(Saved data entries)
=====

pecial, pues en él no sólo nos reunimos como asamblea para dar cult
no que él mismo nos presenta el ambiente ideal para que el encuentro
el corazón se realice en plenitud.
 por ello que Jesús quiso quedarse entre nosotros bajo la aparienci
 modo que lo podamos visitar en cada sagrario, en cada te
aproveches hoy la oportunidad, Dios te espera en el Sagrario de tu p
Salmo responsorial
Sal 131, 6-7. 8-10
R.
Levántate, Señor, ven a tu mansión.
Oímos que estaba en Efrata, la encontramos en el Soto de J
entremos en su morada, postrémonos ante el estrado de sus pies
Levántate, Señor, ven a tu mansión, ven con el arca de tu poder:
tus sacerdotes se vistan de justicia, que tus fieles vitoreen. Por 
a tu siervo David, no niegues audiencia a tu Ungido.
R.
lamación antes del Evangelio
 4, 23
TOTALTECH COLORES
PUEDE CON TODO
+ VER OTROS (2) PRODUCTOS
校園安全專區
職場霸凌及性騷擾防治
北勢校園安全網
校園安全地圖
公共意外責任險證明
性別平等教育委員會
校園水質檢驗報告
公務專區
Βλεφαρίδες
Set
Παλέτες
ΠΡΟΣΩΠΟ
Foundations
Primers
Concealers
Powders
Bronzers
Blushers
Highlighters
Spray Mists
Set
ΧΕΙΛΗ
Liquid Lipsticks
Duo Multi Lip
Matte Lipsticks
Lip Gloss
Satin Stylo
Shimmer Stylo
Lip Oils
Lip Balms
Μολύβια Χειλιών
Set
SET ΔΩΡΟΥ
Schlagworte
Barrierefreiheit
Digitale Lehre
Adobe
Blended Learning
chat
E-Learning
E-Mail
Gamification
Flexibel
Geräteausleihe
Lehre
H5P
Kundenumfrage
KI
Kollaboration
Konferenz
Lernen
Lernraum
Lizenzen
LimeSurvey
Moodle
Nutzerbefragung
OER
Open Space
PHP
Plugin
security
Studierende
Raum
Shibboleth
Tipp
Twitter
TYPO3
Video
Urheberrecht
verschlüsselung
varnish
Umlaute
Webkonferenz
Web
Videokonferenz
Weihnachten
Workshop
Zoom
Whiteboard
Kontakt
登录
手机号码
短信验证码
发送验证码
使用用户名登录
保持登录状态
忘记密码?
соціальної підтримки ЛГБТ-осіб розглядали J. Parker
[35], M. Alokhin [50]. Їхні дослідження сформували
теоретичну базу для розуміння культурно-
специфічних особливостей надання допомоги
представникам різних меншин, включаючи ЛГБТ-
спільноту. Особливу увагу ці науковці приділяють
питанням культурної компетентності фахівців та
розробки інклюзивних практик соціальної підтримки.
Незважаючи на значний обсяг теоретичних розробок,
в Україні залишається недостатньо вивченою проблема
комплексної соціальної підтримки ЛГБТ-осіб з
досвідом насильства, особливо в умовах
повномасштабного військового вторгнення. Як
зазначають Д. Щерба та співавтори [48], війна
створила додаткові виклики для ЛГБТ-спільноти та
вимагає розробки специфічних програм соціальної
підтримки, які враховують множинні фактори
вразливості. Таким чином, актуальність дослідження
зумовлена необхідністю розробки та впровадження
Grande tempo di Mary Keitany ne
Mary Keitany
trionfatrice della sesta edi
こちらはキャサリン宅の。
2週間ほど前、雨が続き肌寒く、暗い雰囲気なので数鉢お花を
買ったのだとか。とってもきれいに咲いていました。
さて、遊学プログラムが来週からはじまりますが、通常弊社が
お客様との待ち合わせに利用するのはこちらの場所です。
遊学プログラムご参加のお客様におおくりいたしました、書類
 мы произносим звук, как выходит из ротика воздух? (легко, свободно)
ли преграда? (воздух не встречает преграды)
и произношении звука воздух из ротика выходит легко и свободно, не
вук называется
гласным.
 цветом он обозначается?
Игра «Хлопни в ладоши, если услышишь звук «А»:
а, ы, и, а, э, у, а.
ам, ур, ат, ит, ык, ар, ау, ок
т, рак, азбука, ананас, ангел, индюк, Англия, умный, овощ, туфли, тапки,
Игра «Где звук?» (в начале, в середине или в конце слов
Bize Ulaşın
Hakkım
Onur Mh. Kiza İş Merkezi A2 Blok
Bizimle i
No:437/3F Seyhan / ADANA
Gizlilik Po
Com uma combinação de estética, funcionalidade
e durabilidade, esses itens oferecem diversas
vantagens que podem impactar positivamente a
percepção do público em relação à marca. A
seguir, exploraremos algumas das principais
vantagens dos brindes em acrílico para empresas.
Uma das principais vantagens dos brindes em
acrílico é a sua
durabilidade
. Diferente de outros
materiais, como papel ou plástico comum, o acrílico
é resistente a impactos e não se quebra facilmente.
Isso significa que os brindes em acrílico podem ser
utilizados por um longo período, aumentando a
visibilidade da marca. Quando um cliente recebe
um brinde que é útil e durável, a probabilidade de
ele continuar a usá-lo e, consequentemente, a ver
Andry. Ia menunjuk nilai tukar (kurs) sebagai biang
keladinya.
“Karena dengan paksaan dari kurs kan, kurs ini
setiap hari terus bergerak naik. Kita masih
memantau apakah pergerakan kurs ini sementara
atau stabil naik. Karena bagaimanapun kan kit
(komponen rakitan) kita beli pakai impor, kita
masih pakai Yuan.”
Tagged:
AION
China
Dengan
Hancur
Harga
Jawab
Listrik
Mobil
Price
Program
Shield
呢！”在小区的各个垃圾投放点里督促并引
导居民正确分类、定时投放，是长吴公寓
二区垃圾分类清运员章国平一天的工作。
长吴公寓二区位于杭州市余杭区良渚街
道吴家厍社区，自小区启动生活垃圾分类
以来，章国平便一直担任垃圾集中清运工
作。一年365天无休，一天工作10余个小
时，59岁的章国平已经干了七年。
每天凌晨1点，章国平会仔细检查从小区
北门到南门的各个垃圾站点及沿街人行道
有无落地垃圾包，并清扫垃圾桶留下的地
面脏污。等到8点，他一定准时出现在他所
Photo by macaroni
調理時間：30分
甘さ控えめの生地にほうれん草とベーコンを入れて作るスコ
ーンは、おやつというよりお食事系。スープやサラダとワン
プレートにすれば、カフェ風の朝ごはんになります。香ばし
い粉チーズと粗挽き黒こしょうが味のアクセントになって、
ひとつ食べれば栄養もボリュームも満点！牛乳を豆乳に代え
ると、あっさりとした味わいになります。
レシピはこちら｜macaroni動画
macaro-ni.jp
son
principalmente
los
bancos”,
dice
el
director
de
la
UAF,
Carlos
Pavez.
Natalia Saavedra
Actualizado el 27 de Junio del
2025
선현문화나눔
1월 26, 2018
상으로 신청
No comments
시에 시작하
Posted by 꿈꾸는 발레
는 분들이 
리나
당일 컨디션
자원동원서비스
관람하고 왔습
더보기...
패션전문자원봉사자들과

=====

YOUR GOAL:
Copy out every line of the listing above word for word, leaving nothing out and changing nothing.

TASK RESPONSE:
pecial, pues en él no sólo nos reunimos como asamblea para dar cult
no que él mismo nos presenta el ambiente ideal para que el encuentro
el corazón se realice en plenitud.
 por ello que Jesús quiso quedarse entre nosotros bajo la aparienci
 modo que lo podamos visitar en cada sagrario, en cada te
aproveches hoy la oportunidad, Dios te espera en el Sagrario de tu p
Salmo responsorial
Sal 131, 6-7. 8-10
R.
Levántate, Señor, ven a tu mansión.
Oímos que estaba en Efrata, la encontramos en el Soto de J
entremos en su morada, postrémonos ante el estrado de sus pies
Levántate, Señor, ven a tu mansión, ven con el arca de tu poder:
tus sacerdotes se vistan de justicia, que tus fieles vitoreen. Por 
a tu siervo David, no niegues audiencia a tu Ungido.
R.
lamación antes del Evangelio
 4, 23
TOTALTECH COLORES
PUEDE CON TODO
+ VER OTROS (2) PRODUCTOS
校園安全專區
職場霸凌及性騷擾防治
北勢校園安全網
校園安全地圖
公共意外責任險證明
性別平等教育委員會
校園水質檢驗報告
公務專區
Βλεφαρίδες
Set
Παλέτες
ΠΡΟΣΩΠΟ
Foundations
Primers
Concealers
Powders
Bronzers
Blushers
Highlighters
Spray Mists
Set
ΧΕΙΛΗ
Liquid Lipsticks
Duo Multi Lip
Matte Lipsticks
Lip Gloss
Satin Stylo
Shimmer Stylo
Lip Oils
Lip Balms
Μολύβια Χειλιών
Set
SET ΔΩΡΟΥ
Schlagworte
Barrierefreiheit
Digitale Lehre
Adobe
Blended Learning
chat
E-Learning
E-Mail
Gamification
Flexibel
Geräteausleihe
Lehre
H5P
Kundenumfrage
KI
Kollaboration
Konferenz
Lernen
Lernraum
Lizenzen
LimeSurvey
Moodle
Nutzerbefragung
OER
Open Space
PHP
Plugin
security
Studierende
Raum
Shibboleth
Tipp
Twitter
TYPO3
Video
Urheberrecht
verschlüsselung
varnish
Umlaute
Webkonferenz
Web
Videokonferenz
Weihnachten
Workshop
Zoom
Whiteboard
Kontakt
登录
手机号码
短信验证码
发送验证码
使用用户名登录
保持登录状态
忘记密码?
соціальної підтримки ЛГБТ-осіб розглядали J. Parker
[35], M. Alokhin [50]. Їхні дослідження сформували
теоретичну базу для розуміння культурно-
специфічних особливостей надання допомоги
представникам різних меншин, включаючи ЛГБТ-
спільноту. Особливу увагу ці науковці приділяють
питанням культурної компетентності фахівців та
розробки інклюзивних практик соціальної підтримки.
Незважаючи на значний обсяг теоретичних розробок,
в Україні залишається недостатньо вивченою проблема
комплексної соціальної підтримки ЛГБТ-осіб з
досвідом насильства, особливо в умовах
повномасштабного військового вторгнення. Як
зазначають Д. Щерба та співавтори [48], війна
створила додаткові виклики для ЛГБТ-спільноти та
вимагає розробки специфічних програм соціальної
підтримки, які враховують множинні фактори
вразливості. Таким чином, актуальність дослідження
зумовлена необхідністю розробки та впровадження
Grande tempo di Mary Keitany ne
Mary Keitany
trionfatrice della sesta edi
こちらはキャサリン宅の。
2週間ほど前、雨が続き肌寒く、暗い雰囲気なので数鉢お花を
買ったのだとか。とってもきれいに咲いていました。
さて、遊学プログラムが来週からはじまりますが、通常弊社が
お客様との待ち合わせに利用するのはこちらの場所です。
遊学プログラムご参加のお客様におおくりいたしました、書類
 мы произносим звук, как выходит из ротика воздух? (легко, свободно)
ли преграда? (воздух не встречает преграды)
и произношении звука воздух из ротика выходит легко и свободно, не
вук называется
гласным.
 цветом он обозначается?
Игра «Хлопни в ладоши, если услышишь звук «А»:
а, ы, и, а, э, у, а.
ам, ур, ат, ит, ык, ар, ау, ок
т, рак, азбука, ананас, ангел, индюк, Англия, умный, овощ, туфли, тапки,
Игра «Где звук?» (в начале, в середине или в конце слов
Bize Ulaşın
Hakkım
Onur Mh. Kiza İş Merkezi A2 Blok
Bizimle i
No:437/3F Seyhan / ADANA
Gizlilik Po
Com uma combinação de estética, funcionalidade
e durabilidade, esses itens oferecem diversas
vantagens que podem impactar positivamente a
percepção do público em relação à marca. A
seguir, exploraremos algumas das principais
vantagens dos brindes em acrílico para empresas.
Uma das principais vantagens dos brindes em
acrílico é a sua
durabilidade
. Diferente de outros
materiais, como papel ou plástico comum, o acrílico
é resistente a impactos e não se quebra facilmente.
Isso significa que os brindes em acrílico podem ser
utilizados por um longo período, aumentando a
visibilidade da marca. Quando um cliente recebe
um brinde que é útil e durável, a probabilidade de
ele continuar a usá-lo e, consequentemente, a ver
Andry. Ia menunjuk nilai tukar (kurs) sebagai biang
keladinya.
“Karena dengan paksaan dari kurs kan, kurs ini
setiap hari terus bergerak naik. Kita masih
memantau apakah pergerakan kurs ini sementara
atau stabil naik. Karena bagaimanapun kan kit
(komponen rakitan) kita beli pakai impor, kita
masih pakai Yuan.”
Tagged:
AION
China
Dengan
Hancur
Harga
Jawab
Listrik
Mobil
Price
Program
Shield
呢！”在小区的各个垃圾投放点里督促并引
导居民正确分类、定时投放，是长吴公寓
二区垃圾分类清运员章国平一天的工作。
长吴公寓二区位于杭州市余杭区良渚街
道吴家厍社区，自小区启动生活垃圾分类
以来，章国平便一直担任垃圾集中清运工
作。一年365天无休，一天工作10余个小
时，59岁的章国平已经干了七年。
每天凌晨1点，章国平会仔细检查从小区
北门到南门的各个垃圾站点及沿街人行道
有无落地垃圾包，并清扫垃圾桶留下的地
面脏污。等到8点，他一定准时出现在他所
Photo by macaroni
調理時間：30分
甘さ控えめの生地にほうれん草とベーコンを入れて作るスコ
ーンは、おやつというよりお食事系。スープやサラダとワン
プレートにすれば、カフェ風の朝ごはんになります。香ばし
い粉チーズと粗挽き黒こしょうが味のアクセントになって、
ひとつ食べれば栄養もボリュームも満点！牛乳を豆乳に代え
ると、あっさりとした味わいになります。
レシピはこちら｜macaroni動画
macaro-ni.jp
son
principalmente
los
bancos”,
dice
el
director
de
la
UAF,
Carlos
Pavez.
Natalia Saavedra
Actualizado el 27 de Junio del
2025
선현문화나눔
1월 26, 2018
상으로 신청
No comments
시에 시작하
Posted by 꿈꾸는 발레
는 분들이 
리나
당일 컨디션
자원동원서비스
관람하고 왔습
더보기...
패션전문자원봉사자들과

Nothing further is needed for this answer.